Data for processing:
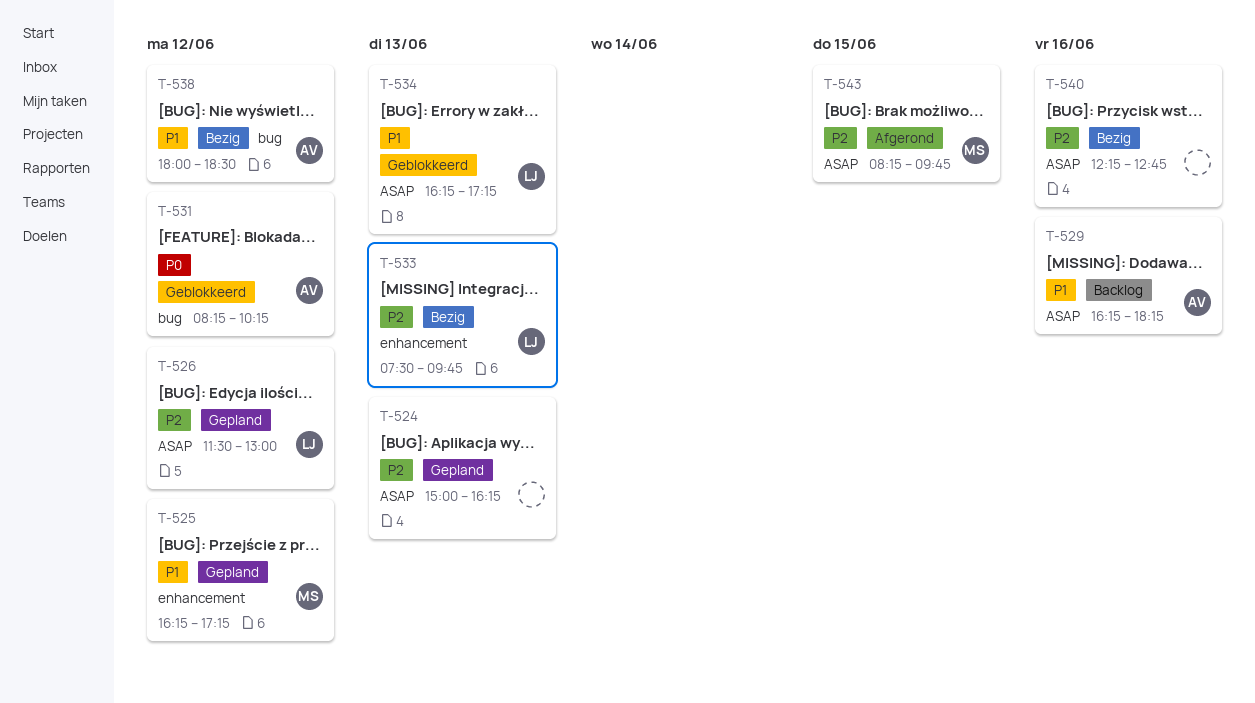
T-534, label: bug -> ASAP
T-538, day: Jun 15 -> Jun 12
==
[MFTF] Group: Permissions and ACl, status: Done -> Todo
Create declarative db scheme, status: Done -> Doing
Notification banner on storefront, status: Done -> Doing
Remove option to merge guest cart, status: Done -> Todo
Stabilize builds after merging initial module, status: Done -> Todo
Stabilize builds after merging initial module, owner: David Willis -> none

Problem to work on:
Only one stretch of the records above is wanted: the lines between the one holding "Remove option to" and the one holding "Stabilize builds after merging initial module, owner: David", inclusive, reproduced exactly.

Task solution:
Remove option to merge guest cart, status: Done -> Todo
Stabilize builds after merging initial module, status: Done -> Todo
Stabilize builds after merging initial module, owner: David Willis -> none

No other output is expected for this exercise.